- 生産国
- 日本
- 生産地方
- 新潟
- 分類
- 日本酒
- タイプ
- 特別純米酒、吟醸、大吟醸、純米吟醸
- 主原料
- 山田錦、五百万石
「幻の酒」と呼ばれる日本酒は多くありますが、必ず名が挙がるのが越乃寒梅でしょう。おいしい日本酒として必ず名前が上がりますし、それほどお酒に親しみのない方でも聞き覚えがあるのではないかと思います。
越乃寒梅は淡麗辛口の日本酒然とした味で、日本酒に親しみのない方でも楽しめるお酒です。
口に含むと、冬の最中に咲く梅の花を思い起こさせる、ほのかな香りと甘みを感じます。飲み口は軽く、すっきりさっぱりとしています。しかし、軽いからといって浅いわけではなく、飲み終わった後に残る余韻が深みを感じさせます。

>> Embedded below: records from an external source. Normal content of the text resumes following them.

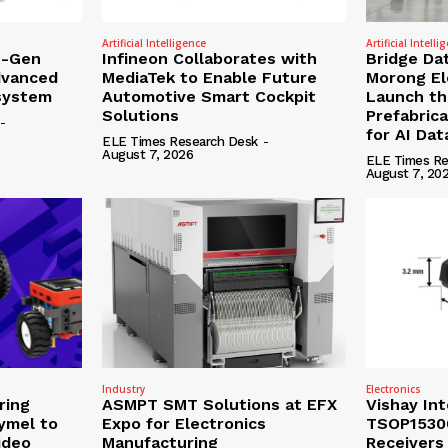
Artificial Intelligence
Artificial Intelli
t-Gen
Infineon Collaborates with
Bridge Da
dvanced
MediaTek to Enable Future
Morong Ele
osystem
Automotive Smart Cockpit
Launch the
Solutions
Prefabric
-
for AI Da
ELE Times Research Desk
-
August 7, 2026
ELE Times Re
August 7, 20
Industry
Electronics
ring
ASMPT SMT Solutions at EFX
Vishay In
ymel to
Expo for Electronics
TSOP15300
ideo
Manufacturing
Receivers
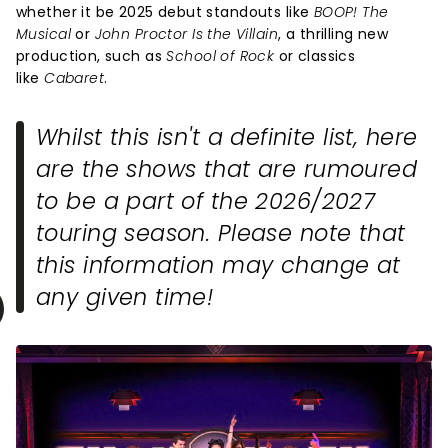
whether it be 2025 debut standouts like
BOOP! The
Musical
or
John Proctor Is the Villain
, a thrilling new
production, such as
School of Rock
or classics
like
Cabaret
.
Whilst this isn't a definite list, here
are the shows that are rumoured
to be a part of the 2026/2027
touring season. Please note that
this information may change at
any given time!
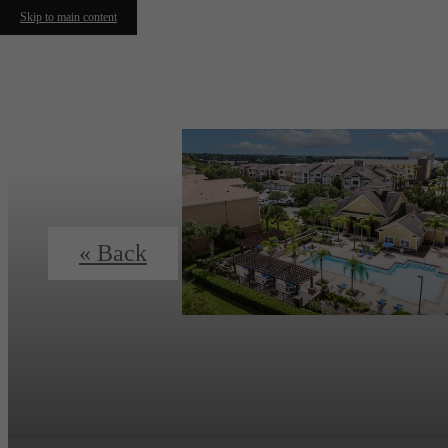
Skip to main content
« Back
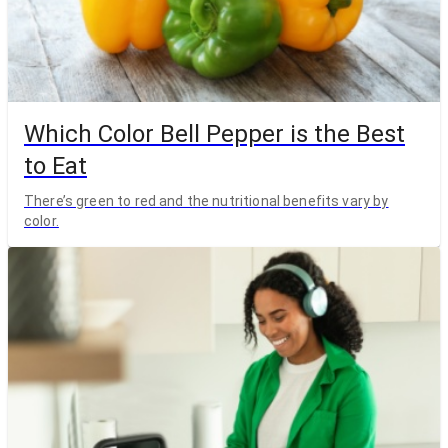
Which Color Bell Pepper is the Best
to Eat
There’s green to red and the nutritional benefits vary by
color.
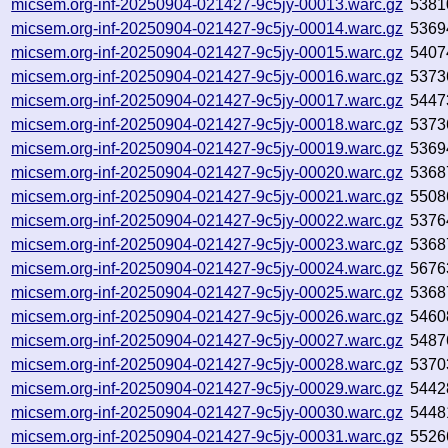
micsem.org-inf-20250904-021427-9c5jy-00013.warc.gz
5381
micsem.org-inf-20250904-021427-9c5jy-00014.warc.gz
5369
micsem.org-inf-20250904-021427-9c5jy-00015.warc.gz
5407
micsem.org-inf-20250904-021427-9c5jy-00016.warc.gz
5373
micsem.org-inf-20250904-021427-9c5jy-00017.warc.gz
5447
micsem.org-inf-20250904-021427-9c5jy-00018.warc.gz
5373
micsem.org-inf-20250904-021427-9c5jy-00019.warc.gz
5369
micsem.org-inf-20250904-021427-9c5jy-00020.warc.gz
5368
micsem.org-inf-20250904-021427-9c5jy-00021.warc.gz
5508
micsem.org-inf-20250904-021427-9c5jy-00022.warc.gz
5376
micsem.org-inf-20250904-021427-9c5jy-00023.warc.gz
5368
micsem.org-inf-20250904-021427-9c5jy-00024.warc.gz
5676
micsem.org-inf-20250904-021427-9c5jy-00025.warc.gz
5368
micsem.org-inf-20250904-021427-9c5jy-00026.warc.gz
5460
micsem.org-inf-20250904-021427-9c5jy-00027.warc.gz
5487
micsem.org-inf-20250904-021427-9c5jy-00028.warc.gz
5370
micsem.org-inf-20250904-021427-9c5jy-00029.warc.gz
5442
micsem.org-inf-20250904-021427-9c5jy-00030.warc.gz
5448
micsem.org-inf-20250904-021427-9c5jy-00031.warc.gz
5526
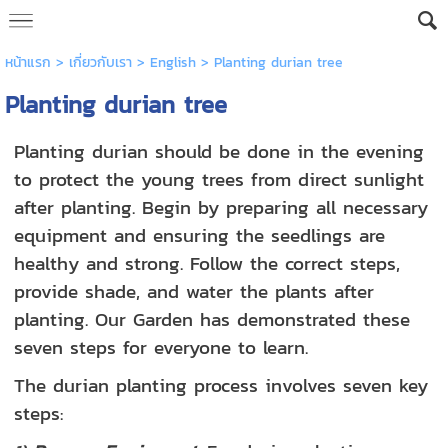
หน้าแรก
> เกี่ยวกับเรา >
English
>
Planting durian tree
Planting durian tree
Planting durian should be done in the evening
to protect the young trees from direct sunlight
after planting. Begin by preparing all necessary
equipment and ensuring the seedlings are
healthy and strong. Follow the correct steps,
provide shade, and water the plants after
planting. Our Garden has demonstrated these
seven steps for everyone to learn.
The durian planting process involves seven key
steps:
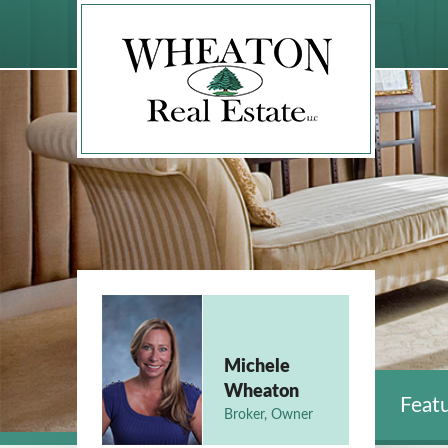
Michele
Wheaton
Featu
Broker, Owner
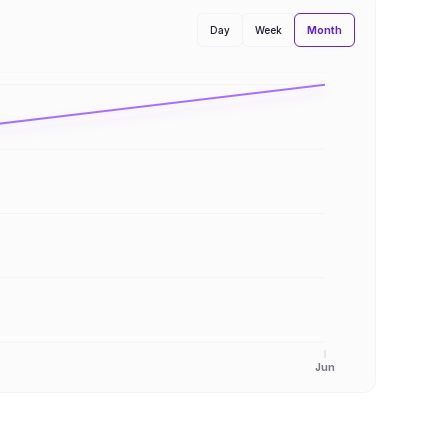
Month
Day
Week
Jun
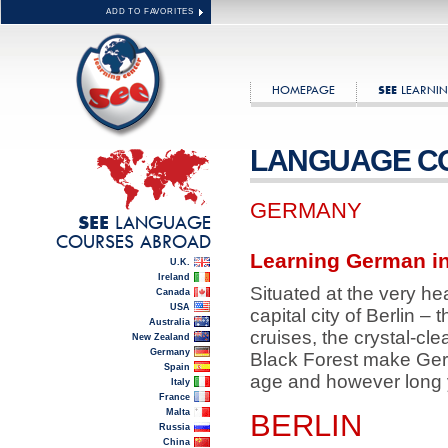
ADD TO FAVORITES
HOMEPAGE
LEARNIN
SEE
LANGUAGE C
GERMANY
LANGUAGE
SEE
COURSES ABROAD
Learning German in
U.K.
Ireland
Situated at the very he
Canada
USA
capital city of Berlin –
Australia
cruises, the crystal-c
New Zealand
Germany
Black Forest make Germ
Spain
age and however long y
Italy
France
Malta
BERLIN
Russia
China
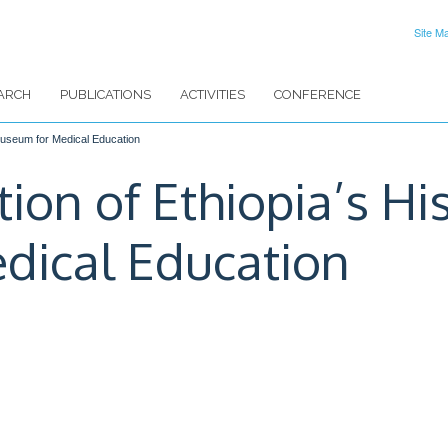
Site M
ARCH
PUBLICATIONS
ACTIVITIES
CONFERENCE
 Museum for Medical Education
ion of Ethiopia’s Hi
dical Education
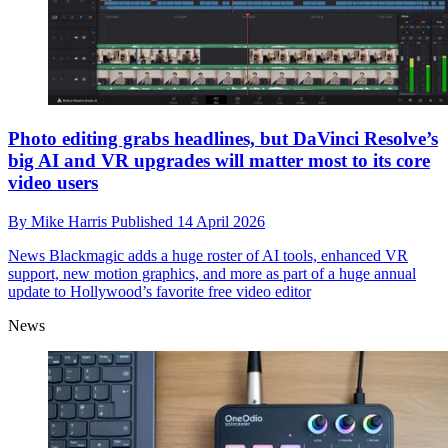
Photo editing grabs headlines, but DaVinci Resolve’s
big AI and VR upgrades will matter most to its core
video users
By
Mike Harris
Published
14 April 2026
News
Blackmagic adds a huge roster of AI tools, enhanced VR
support, new motion graphics, and more as part of a huge annual
update to Hollywood’s favorite free video editor
News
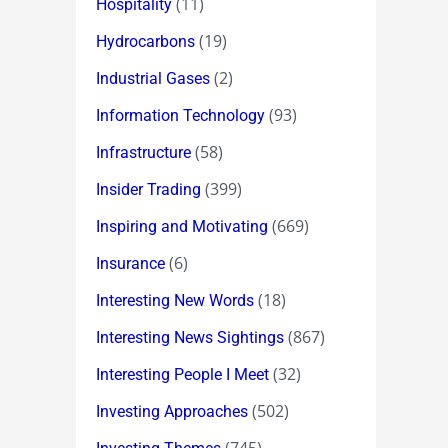
(11)
Hospitality
(19)
Hydrocarbons
(2)
Industrial Gases
(93)
Information Technology
(58)
Infrastructure
(399)
Insider Trading
(669)
Inspiring and Motivating
(6)
Insurance
(18)
Interesting New Words
(867)
Interesting News Sightings
(32)
Interesting People I Meet
(502)
Investing Approaches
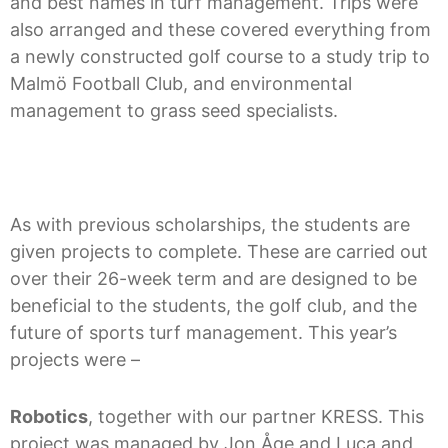
and best names in turf management. Trips were
also arranged and these covered everything from
a newly constructed golf course to a study trip to
Malmö Football Club, and environmental
management to grass seed specialists.
As with previous scholarships, the students are
given projects to complete. These are carried out
over their 26-week term and are designed to be
beneficial to the students, the golf club, and the
future of sports turf management. This year’s
projects were –
Robotics
, together with our partner KRESS. This
project was managed by Jon Åge and Luca and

越乃寒梅は新潟県の中央に位置する亀田郷にある、石本酒造で生まれます。亀田郷は日本酒作りに欠かせない良水に富み、また低温環境であるという酒造りには絶好の恵まれた地です。
ここは梅の名産地でもあり、早春の頃にはまだ雪の残る中で梅の花がほころびます。冬の張り詰めたような澄んだ空気の中で、可憐に凛と咲くこの梅の花が、越乃寒梅の名の由来となっています。
越乃寒梅は気取ったお酒ではなく、地元で農作業に勤しむ人々に喜んでもらうために、という素朴な理念の下で生まれました。この「喜んでもらえる酒を造る」というシンプルながら確固とした酒造りの信念は、越乃寒梅が歩んだいずれの時代でも失われておりません。
昭和の時代、戦争によって原料の米が手に入らないときでも、少ない米を白く磨くことによって品質を落とさない努力を続けました。
味の流行り廃りが繰り返される中で、濃厚で甘口の酒がもてはやされても、淡麗辛口の日本酒らしさを失うことなく、現代に続いています。
実は、この「幻の酒」も苦難の道を歩んできたのです。コクよりもキレにこだわった味、大量生産大量消費の時代にそぐわない製造方法……売り上げが低迷した時代もありました。それでも、儲けよりも「越乃寒梅」そのものにこだわり続けた結果、転機が訪れます。
地酒ブームの到来です。
1960年代に雑誌で取り上げられてから、越乃寒梅の人気は急騰し、需要が大幅に増しました。ですが、醸造元の石本酒造は、安易な大量生産に走らず、昔からの理念の下に酒造りを続けています。そのため、需要に供給が追いつかず、「幻の酒」の筆頭として名が挙がるほどになってしまいました。
前述の通り、元々は地元の方に気軽飲んでもらえる酒として生まれ、今でもその考えを失ってはいないので、石本酒造でもこの「幻の酒」と呼ばれることに困惑を隠せずにいるようです。
いかにも日本酒らしいお酒なので、味の面白みがあるかといえばそうではありません。しかし、この日本酒が生まれた経緯、醸造元の酒造りに対する信念を考えると、これほど”らしい”味はないと思います。